To be clear, Apple’s approach is effective marketing. The videos are beautiful. The message control is flawless. But the cost is trust. When Apple promises “Apple Intelligence” will just work, why should customers or investors believe it? The risk-free demo doesn’t provide evidence. It provides aspiration without grounding.

Theater thrives on risk. Cinema eliminates it.

Jobs pacing a stage with fragile prototypes was theater.

Meta’s chaos in 2025 was theater.

Today’s Apple Park epics are cinema.

Which of these is more valuable?

The answer is uncomfortable for Apple: theater is riskier, but it provides more signal. Cinema is safer, but it provides almost none.

Live demos force companies to confront their claims. If Siri is really better, let it handle an unscripted question on stage. If Apple Vision Pro is the future of work, show someone editing a real spreadsheet with it in front of a live audience.

Anything less is choreography.

The Value of Vulnerability

Meta’s keynote will go down as a disaster. But it showed off an increasingly rare kind of vulnerability. By failing in public, Meta proved that it's actually testing the boundaries of the technology. Apple, in its quest to control the narrative, has eliminated that vulnerability from its stagecraft. The result is that its launches feel less real, even if (and lately, that feels like quite a hefty if) the underlying technology is excellent.

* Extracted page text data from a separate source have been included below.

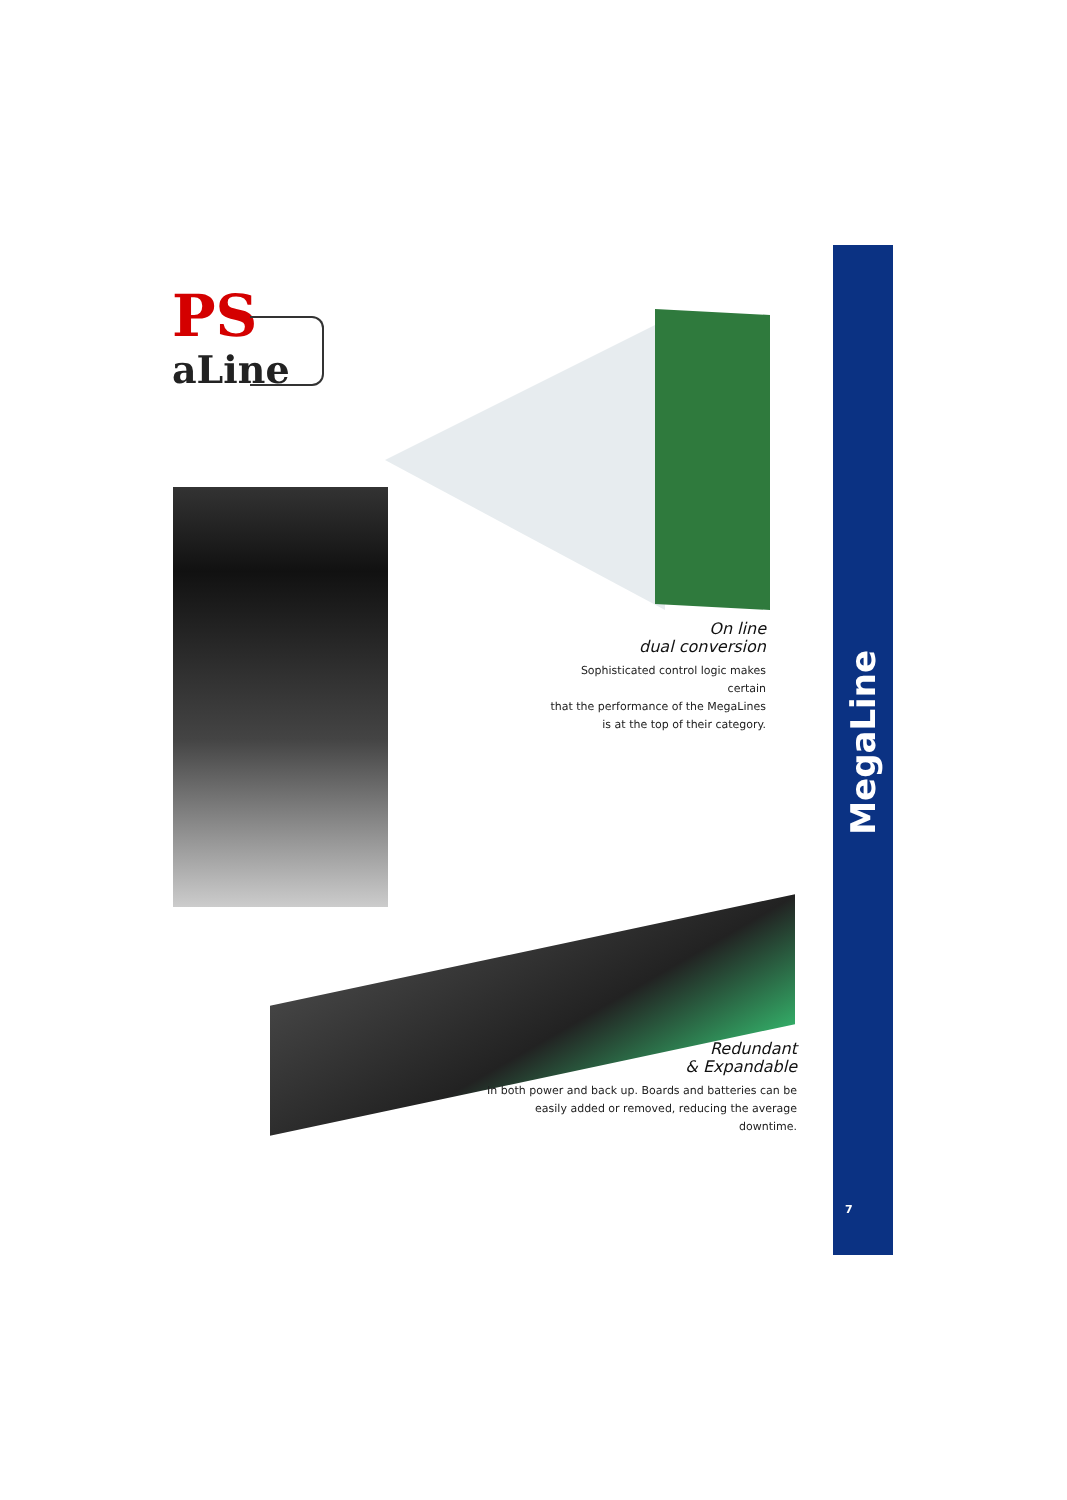PS
aLine
On line
dual conversion
Sophisticated control logic makes certain
that the performance of the MegaLines
is at the top of their category.
Redundant
& Expandable
In both power and back up. Boards and batteries can be
easily added or removed, reducing the average downtime.
MegaLine
7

The irony is that Apple built its empire on the opposite instinct: showing the world something so raw and ambitious it might fail. The iPhone reveal in 2007 could have collapsed under its own fragility. Instead, it redefined an industry. Today's Apple has zero appetite for risk. And apparently, zero for reality either.

Meta’s demo failed. But Apple’s demos no longer even try. For investors, developers, and users deciding which companies to trust with the future of computing, that should be a bigger red flag.